Exercise
Copy out all of the material below word for word, line by line.

Given entries
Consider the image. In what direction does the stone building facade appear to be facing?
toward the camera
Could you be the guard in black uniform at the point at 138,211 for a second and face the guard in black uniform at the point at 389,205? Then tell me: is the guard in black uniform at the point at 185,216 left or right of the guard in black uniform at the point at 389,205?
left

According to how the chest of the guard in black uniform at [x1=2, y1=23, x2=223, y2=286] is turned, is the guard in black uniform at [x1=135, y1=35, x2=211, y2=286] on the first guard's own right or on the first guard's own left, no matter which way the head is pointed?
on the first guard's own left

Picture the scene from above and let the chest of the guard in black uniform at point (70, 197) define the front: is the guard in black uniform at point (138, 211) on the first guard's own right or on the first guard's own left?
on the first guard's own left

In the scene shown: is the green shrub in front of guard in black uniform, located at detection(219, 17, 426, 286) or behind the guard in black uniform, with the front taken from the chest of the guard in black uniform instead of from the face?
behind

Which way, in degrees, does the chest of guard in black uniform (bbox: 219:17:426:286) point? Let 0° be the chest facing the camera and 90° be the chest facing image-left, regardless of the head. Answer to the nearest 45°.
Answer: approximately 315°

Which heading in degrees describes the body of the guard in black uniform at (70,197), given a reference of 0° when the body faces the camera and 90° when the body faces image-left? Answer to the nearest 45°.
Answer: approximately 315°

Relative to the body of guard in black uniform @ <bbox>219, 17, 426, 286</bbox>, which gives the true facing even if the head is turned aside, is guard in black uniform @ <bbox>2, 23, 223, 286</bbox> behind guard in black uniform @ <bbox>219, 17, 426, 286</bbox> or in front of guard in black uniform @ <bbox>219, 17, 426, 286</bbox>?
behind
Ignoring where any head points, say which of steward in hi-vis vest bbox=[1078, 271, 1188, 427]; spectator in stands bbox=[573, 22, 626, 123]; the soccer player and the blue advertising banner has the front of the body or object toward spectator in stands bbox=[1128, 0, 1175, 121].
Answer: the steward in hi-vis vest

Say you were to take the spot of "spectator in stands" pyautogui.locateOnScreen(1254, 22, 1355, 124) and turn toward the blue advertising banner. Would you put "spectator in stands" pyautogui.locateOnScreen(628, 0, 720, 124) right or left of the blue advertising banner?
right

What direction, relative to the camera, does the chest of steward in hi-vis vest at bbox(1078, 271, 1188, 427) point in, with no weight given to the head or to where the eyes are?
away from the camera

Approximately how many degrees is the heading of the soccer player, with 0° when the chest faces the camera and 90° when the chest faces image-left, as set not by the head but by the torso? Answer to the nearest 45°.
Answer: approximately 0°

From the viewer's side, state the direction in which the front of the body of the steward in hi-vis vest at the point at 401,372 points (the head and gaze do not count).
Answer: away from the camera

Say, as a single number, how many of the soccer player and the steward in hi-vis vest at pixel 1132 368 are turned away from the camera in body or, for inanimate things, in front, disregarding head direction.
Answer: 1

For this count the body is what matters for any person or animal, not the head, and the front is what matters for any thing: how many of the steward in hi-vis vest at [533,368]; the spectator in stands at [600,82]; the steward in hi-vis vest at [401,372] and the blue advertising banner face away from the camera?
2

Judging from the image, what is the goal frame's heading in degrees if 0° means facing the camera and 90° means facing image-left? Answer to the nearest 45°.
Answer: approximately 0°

Output
Consider the image. In what direction does the stone building facade appear to be facing?
toward the camera
Could you be the guard in black uniform at the point at 138,211 for a second and face the guard in black uniform at the point at 389,205? Then tell me: is the guard in black uniform at the point at 185,216 left or right of the guard in black uniform at the point at 389,205?
left

According to how the chest of the guard in black uniform at [x1=2, y1=23, x2=223, y2=286] is turned, is the guard in black uniform at [x1=135, y1=35, x2=211, y2=286] on the first guard's own right or on the first guard's own left, no matter which way the head is pointed?
on the first guard's own left

Picture the scene from above and let the chest of the guard in black uniform at point (70, 197) define the front: is the guard in black uniform at point (138, 211) on the first guard's own right or on the first guard's own left?
on the first guard's own left

In the scene shown: is the green shrub in front of guard in black uniform, located at detection(219, 17, 426, 286) or behind the guard in black uniform, with the front taken from the chest of the guard in black uniform instead of from the face?
behind

Which way, in degrees, does the chest of guard in black uniform (bbox: 219:17:426:286) point? Let 0° be the chest facing the camera and 90° be the chest facing image-left, regardless of the head. Answer to the nearest 45°.
Answer: approximately 315°

Which heading in degrees describes the body of the guard in black uniform at (70,197), given a reference of 0° when the body faces the camera and 90° when the body faces image-left? Answer to the nearest 45°.
Answer: approximately 315°

Relative to the body of guard in black uniform @ <bbox>219, 17, 426, 286</bbox>, which gives the true facing even if the head is turned aside, is guard in black uniform @ <bbox>2, 23, 223, 286</bbox> behind guard in black uniform @ <bbox>219, 17, 426, 286</bbox> or in front of guard in black uniform @ <bbox>219, 17, 426, 286</bbox>?
behind
Ignoring where any head points, say which of steward in hi-vis vest bbox=[1078, 271, 1188, 427]; spectator in stands bbox=[573, 22, 626, 123]; the soccer player and the blue advertising banner has the front of the body or object toward spectator in stands bbox=[1128, 0, 1175, 121].
Answer: the steward in hi-vis vest

Say you were to take the spot of "spectator in stands" pyautogui.locateOnScreen(1254, 22, 1355, 124) and turn toward the blue advertising banner. Would you put "spectator in stands" pyautogui.locateOnScreen(628, 0, 720, 124) right or left of the blue advertising banner?
right

What direction, relative to the camera, does the chest of steward in hi-vis vest at bbox(1078, 271, 1188, 427) point in, with no weight given to the head or to where the eyes are?
away from the camera

Approximately how many degrees is the heading of the soccer player, with 0° when the chest faces the camera and 90° when the chest faces image-left, as set not by the head but by the torso? Answer to the nearest 45°.
Answer: approximately 0°

From the viewer's side, state the direction in which the front of the body of the steward in hi-vis vest at the point at 401,372 points (the head and gaze do not count).
Answer: away from the camera

Say, as a single number, how many of the soccer player and the steward in hi-vis vest at pixel 1132 368 are turned away from the camera in body or, for inanimate things, in front, disregarding head direction.
Answer: 1

For this count the body is what matters for any person or animal, not the head, and the front is what matters for any thing: how many of the steward in hi-vis vest at [533,368]; the spectator in stands at [600,82]; the steward in hi-vis vest at [401,372] and the blue advertising banner face away from the camera?
2

Judging from the image, what is the goal frame's heading in degrees if 0° means facing the camera and 90° means facing image-left? Answer to the nearest 45°.
Answer: approximately 0°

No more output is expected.